Hi,
I'm working with the AT91SAM9260 controller - but I think it's a software problem.
I try to go to another c-function located at 0x200003A8 but the assembler code is very different
//c-code: status = function(pEmac); //both variables are defind as well as the function 0x2000052C E1800006 ORR R0, R0, R6 0x20000530 EBDFFF9C BL 0x1F8003A8 -> there is the error
the whole programm is running in the sdram. How could I get the information for this BL jump in the program?
best regards Stefan
A few questions: Does anything work at all? Any part of code? Does firmware upload work correctly? Does external memory work correctly? Is memory layout for linker configured correctly? Could you post longer snippets of disassembled code? It's difficult to match C and assembly code in the samples you posted.
The code is stored in a dataflash connected to NCS0. I use the bootloader programm from keil to start the programm from the dataflash in the SDRAM. The simple Blinky-program from Keil is working without problems.
I use this normal Blinky-programm to init the ethernet interface.
The whole programm is:
#include <AT91SAM9260.H> /* AT91SAM9260 definitions */ #include <lib_AT91SAM9260.h> /* Library function definitions */ #include "test.h" EMAC_pRX_descriptor p_rxBD = (EMAC_pRX_descriptor)AT91C_EMAC_TDLIST_BASE; char RxPacket[NB_ETH_RX_PACKETS*ETH_PACKET_SIZE]; void test2(AT91PS_EMAC pEmac) { return 0; } void test(void) { unsigned int status=0, i=0; AT91PS_EMAC pEmac = AT91C_BASE_EMACB; char *pRxPacket =(char *)RxPacket; // Disable TX & RX and more AT91C_BASE_EMACB->EMAC_NCR = 0; for(i=0; i< NB_ETH_RX_PACKETS; i++) { p_rxBD[i].RxBufAddr = ((unsigned int)(pRxPacket + (i * ETH_PACKET_SIZE))) & 0xFFFFFFFC; p_rxBD[i].RxBufStatus = 0; } //set wrap bit at the end of the list descriptor p_rxBD[NB_ETH_RX_PACKETS - 1].RxBufAddr |= EMAC_RXBUF_ADD_WRAP; AT91F_EMACB_CfgPMC(); AT91F_EMACB_CfgPIO(); //MDC clock AT91C_BASE_EMACB->EMAC_NCFGR = (AT91C_BASE_EMACB->EMAC_NCFGR & (~AT91C_EMAC_CLK))| AT91C_EMAC_CLK_HCLK_64; //init MDIO interface status = test2(pEmac); } int main(void) { test(); while(1); }
The BL jump error is at this position:
status = test2(pEmac);
If I shorten the programm, so that the test()-function has only test()-function call - everything seems to work. Therefore I'm not sure if the problem is in my own code. If I add a few more lines I got the same error as befor.

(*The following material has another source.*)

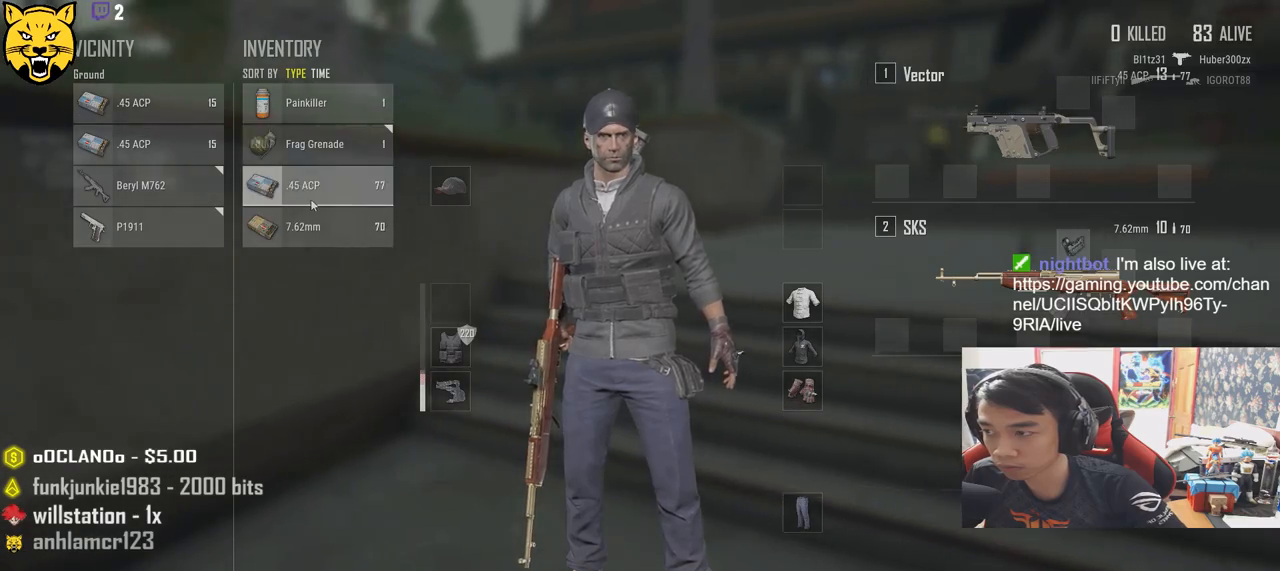
{"keys": ["d"], "mouse": [], "events": [[233, "mouse_left", "down"], [333, "mouse_left", "up"], [417, "a", "up"], [433, "d", "down"]]}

The dataflash is the AT45DB161D (528 byte pages and 10 addr lines) -> therefore I use the keil algorithm AT91SAM_528_CSO.
Could there be a problem with a small stack size in the internal SRAM? To start the second-bootloader programm I have to use one part (the first part from the internal RAM 0x00300000 to 0x00300E00 as ROM) and the second part (0x00300E00 to 0x003010000 as RAM).
3. what's the current mode while you jump and what's your jump range?
I use the user-mode which is also running. The programm loaded by the second-bootloader, is running in the SDRAM (0x20000000 start addr for the code, and 0x21000000 start addr for variables e.g.)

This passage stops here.